París, 18 de junio de 2026.- Francia enfrenta este jueves una nueva ola de calor que ha obligado a la suspensión de servicios de trenes y clases escolares, mientras las autoridades decretaron alerta naranja, la segunda más elevada, para el centro-este del país y la región de París.

El servicio meteorológico Météo France advierte que el pico de calor, impulsado por el solsticio de verano que alarga las horas de sol, podría alcanzarse el domingo o el lunes con temperaturas de hasta 40°C. Este es el segundo episodio de calor inusualmente intenso del año; el miércoles ya se registraron 37°C y en mayo se batieron récords en la mitad del país durante una sofocante semana.

Como medida preventiva, la compañía de trenes SNCF anuló hasta el lunes el servicio de 71 trenes regionales que conectan París con el sur de Francia para evitar posibles fallos en el aire acondicionado. Simultáneamente, varios centros escolares anunciaron que las clases terminarán a primera hora de la tarde a partir de este jueves debido a las altas temperaturas.

Para enfrentar el calor, la Alcaldía de París permitió desde el miércoles el baño en el canal de Saint-Martin, en el este de la ciudad, bajo supervisión de socorristas. Esta decisión sigue a los eventos de mayo, cuando muchos jóvenes se bañaron en el canal sin permiso. Emmanuel Gregoire justificó la medida señalando: “Dedicar una enorme cantidad de energía, de policía municipal y de policía nacional a impedir que los jóvenes se bañaran cuando hacía 40° (…), nos parecía un tanto absurdo”.

Las autoridades han recomendado a la población beber mucha agua, vestir ropa ligera y no salir en las horas de más calor. La situación coincide con la popular Fiesta de la Música este domingo, cuando miles de personas suelen salir a las calles a disfrutar de conciertos al aire libre, especialmente en París.

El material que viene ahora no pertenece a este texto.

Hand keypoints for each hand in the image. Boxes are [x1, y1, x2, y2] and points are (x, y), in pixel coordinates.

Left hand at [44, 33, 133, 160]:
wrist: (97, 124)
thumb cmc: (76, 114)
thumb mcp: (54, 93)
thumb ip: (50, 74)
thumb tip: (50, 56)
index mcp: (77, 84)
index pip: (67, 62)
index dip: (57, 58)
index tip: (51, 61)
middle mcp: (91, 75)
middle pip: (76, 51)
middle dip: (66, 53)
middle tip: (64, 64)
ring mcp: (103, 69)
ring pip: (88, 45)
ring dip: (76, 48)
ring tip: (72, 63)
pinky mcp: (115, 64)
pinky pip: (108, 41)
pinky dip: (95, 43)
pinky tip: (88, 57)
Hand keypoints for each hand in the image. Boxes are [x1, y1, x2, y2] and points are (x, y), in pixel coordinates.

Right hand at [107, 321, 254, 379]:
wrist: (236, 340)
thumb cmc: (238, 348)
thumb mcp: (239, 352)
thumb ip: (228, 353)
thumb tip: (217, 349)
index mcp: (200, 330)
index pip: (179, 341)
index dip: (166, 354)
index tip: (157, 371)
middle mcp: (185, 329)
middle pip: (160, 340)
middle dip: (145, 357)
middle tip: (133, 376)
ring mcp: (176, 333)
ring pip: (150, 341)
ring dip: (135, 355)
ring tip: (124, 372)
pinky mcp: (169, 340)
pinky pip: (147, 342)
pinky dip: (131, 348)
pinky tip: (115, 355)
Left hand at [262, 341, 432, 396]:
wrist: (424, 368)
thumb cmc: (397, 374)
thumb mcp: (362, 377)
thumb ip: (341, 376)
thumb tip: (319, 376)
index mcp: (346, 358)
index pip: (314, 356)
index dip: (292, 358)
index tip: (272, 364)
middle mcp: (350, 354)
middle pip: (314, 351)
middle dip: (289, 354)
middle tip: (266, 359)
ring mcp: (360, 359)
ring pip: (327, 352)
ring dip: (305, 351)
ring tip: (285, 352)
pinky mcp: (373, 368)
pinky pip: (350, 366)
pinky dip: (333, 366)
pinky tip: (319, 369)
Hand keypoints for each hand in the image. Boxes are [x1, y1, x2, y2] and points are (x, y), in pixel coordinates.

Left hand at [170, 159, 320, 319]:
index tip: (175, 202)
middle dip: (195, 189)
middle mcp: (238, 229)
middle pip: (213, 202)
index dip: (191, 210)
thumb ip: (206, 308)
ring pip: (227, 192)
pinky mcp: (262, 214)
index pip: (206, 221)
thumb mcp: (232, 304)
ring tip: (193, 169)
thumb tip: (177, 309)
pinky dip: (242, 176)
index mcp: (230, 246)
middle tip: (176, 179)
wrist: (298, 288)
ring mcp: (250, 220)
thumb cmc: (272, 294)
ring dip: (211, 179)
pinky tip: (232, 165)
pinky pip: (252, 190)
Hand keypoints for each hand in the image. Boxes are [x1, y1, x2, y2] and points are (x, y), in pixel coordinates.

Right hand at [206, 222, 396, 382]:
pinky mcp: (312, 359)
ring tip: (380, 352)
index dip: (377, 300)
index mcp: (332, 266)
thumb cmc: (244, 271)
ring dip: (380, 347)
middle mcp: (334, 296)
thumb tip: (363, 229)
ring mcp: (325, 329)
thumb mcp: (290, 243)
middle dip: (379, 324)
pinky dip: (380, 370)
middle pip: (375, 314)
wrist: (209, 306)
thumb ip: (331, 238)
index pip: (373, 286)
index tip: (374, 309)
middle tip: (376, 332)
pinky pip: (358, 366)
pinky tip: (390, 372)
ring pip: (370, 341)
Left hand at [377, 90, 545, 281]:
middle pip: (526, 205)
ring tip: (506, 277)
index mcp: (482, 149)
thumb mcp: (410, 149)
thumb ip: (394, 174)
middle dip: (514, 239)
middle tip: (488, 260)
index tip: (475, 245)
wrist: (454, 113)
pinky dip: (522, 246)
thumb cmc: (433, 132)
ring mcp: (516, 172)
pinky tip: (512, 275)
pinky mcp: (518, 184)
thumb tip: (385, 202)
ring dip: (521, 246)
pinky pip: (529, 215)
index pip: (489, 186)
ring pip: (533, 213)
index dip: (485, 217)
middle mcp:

Dominique Leroy, una residente, expresó su preocupación: “Ya fue duro el mes pasado y va a ser peor. A mi edad, no voy a tomar el autobús para ir a la piscina”. Estudios y organismos científicos coinciden en que las olas de calor en Europa son cada vez más frecuentes como consecuencia del cambio climático; Météo France indica que de las 51 olas registradas desde 1947, 34 se han producido desde el año 2000 y 26 desde 2011.